My second favorite tool is, of course, the Google Maps Platform. Maps excite me, and the Google Maps Platform offers much more than visualizing data on a map - which it does in an amazing way. It has become almost a game engine, in a way, providing access to so many different APIs and features of the map itself for the user to tweak.

Please share with us about something you’ve built in the past using Google tools.

I have used Firebase and the Google Cloud Platform to build and ship applications. A few years ago, a couple of friends and myself had an idea that we turned into a product, which we built and scaled solely using the Google Cloud Platform, and specifically the following features: Cloud Firestore, Cloud Storage, Cloud Run, Cloud Functions, BigQuery, Maps Platform, Authentication. That’s all you really need to build any app today.

What advice would you give someone starting in their developer journey?

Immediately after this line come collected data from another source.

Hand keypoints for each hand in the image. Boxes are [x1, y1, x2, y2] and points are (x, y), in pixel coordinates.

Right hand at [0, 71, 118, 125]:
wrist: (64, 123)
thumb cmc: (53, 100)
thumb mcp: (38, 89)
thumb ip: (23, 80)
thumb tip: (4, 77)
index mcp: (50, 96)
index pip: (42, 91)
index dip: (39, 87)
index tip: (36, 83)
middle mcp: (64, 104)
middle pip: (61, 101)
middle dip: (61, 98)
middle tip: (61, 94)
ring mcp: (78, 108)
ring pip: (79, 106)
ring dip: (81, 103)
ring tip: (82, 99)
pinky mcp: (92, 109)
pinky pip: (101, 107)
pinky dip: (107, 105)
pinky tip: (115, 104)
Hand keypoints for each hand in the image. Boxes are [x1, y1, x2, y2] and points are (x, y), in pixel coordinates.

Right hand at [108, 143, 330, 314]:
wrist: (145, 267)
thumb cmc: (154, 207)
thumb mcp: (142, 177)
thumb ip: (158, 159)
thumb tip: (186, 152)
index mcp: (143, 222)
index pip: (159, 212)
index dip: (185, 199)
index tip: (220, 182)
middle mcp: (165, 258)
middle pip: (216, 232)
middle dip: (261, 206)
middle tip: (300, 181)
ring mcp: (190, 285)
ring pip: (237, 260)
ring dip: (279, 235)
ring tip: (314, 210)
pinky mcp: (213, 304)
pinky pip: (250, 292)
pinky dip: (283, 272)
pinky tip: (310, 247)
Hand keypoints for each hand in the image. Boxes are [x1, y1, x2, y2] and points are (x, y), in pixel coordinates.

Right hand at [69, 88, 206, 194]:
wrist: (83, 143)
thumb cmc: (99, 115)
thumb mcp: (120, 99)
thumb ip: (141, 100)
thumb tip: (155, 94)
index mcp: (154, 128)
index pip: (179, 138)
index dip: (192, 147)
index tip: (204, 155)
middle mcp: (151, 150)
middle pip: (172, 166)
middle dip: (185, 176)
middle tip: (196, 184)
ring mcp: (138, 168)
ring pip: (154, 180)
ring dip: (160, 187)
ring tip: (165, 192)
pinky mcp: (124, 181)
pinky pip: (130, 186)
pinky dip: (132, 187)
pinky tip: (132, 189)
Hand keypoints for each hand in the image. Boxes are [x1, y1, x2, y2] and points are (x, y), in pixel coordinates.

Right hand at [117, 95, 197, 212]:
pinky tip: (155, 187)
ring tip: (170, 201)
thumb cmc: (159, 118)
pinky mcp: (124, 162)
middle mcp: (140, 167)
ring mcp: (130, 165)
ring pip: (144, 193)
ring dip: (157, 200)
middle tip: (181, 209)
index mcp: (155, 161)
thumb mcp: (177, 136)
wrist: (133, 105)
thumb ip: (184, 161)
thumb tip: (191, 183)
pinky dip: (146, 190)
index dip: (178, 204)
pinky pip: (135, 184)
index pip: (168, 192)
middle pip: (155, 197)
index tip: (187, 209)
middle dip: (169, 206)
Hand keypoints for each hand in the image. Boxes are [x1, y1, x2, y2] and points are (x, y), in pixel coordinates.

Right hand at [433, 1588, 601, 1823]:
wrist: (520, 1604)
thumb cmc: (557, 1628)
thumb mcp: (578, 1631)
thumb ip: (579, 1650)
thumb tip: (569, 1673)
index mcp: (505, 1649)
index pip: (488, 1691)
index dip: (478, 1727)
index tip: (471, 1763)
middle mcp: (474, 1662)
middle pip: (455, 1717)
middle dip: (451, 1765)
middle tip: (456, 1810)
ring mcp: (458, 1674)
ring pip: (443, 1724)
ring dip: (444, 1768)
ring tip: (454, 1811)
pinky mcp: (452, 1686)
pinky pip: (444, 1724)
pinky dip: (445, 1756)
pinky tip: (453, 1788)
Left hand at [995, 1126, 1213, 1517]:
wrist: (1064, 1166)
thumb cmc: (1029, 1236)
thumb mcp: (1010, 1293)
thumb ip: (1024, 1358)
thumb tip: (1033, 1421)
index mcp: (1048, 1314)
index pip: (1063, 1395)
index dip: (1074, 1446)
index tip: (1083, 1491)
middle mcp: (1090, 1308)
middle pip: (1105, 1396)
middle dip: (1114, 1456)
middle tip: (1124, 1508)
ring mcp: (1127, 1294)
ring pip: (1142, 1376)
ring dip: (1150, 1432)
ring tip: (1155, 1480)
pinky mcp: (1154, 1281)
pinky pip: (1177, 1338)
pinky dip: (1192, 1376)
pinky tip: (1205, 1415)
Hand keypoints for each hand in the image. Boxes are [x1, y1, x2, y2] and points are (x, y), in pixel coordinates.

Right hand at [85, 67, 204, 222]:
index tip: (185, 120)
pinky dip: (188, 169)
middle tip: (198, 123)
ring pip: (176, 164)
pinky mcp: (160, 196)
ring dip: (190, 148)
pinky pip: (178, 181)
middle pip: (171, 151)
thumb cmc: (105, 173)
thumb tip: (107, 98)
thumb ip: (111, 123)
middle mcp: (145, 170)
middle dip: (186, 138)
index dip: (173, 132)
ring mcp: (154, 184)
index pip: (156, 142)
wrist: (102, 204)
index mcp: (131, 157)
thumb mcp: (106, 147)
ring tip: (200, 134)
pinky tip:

Be social: Connect with other people by going to on-site conferences. And always be kind.

Continue skill-building: Build small apps and demos to test out different things, and see how they work. Don’t worry about learning all technologies, and don’t “marry” one technology, either. Get a solid foundation of the basics (JavaScript/TypeScript), and then, at your new job, you will learn the technologies they are using there.

Finally, don’t get discouraged by bad days! If you love what you do, you’ll get there in the end, no matter what!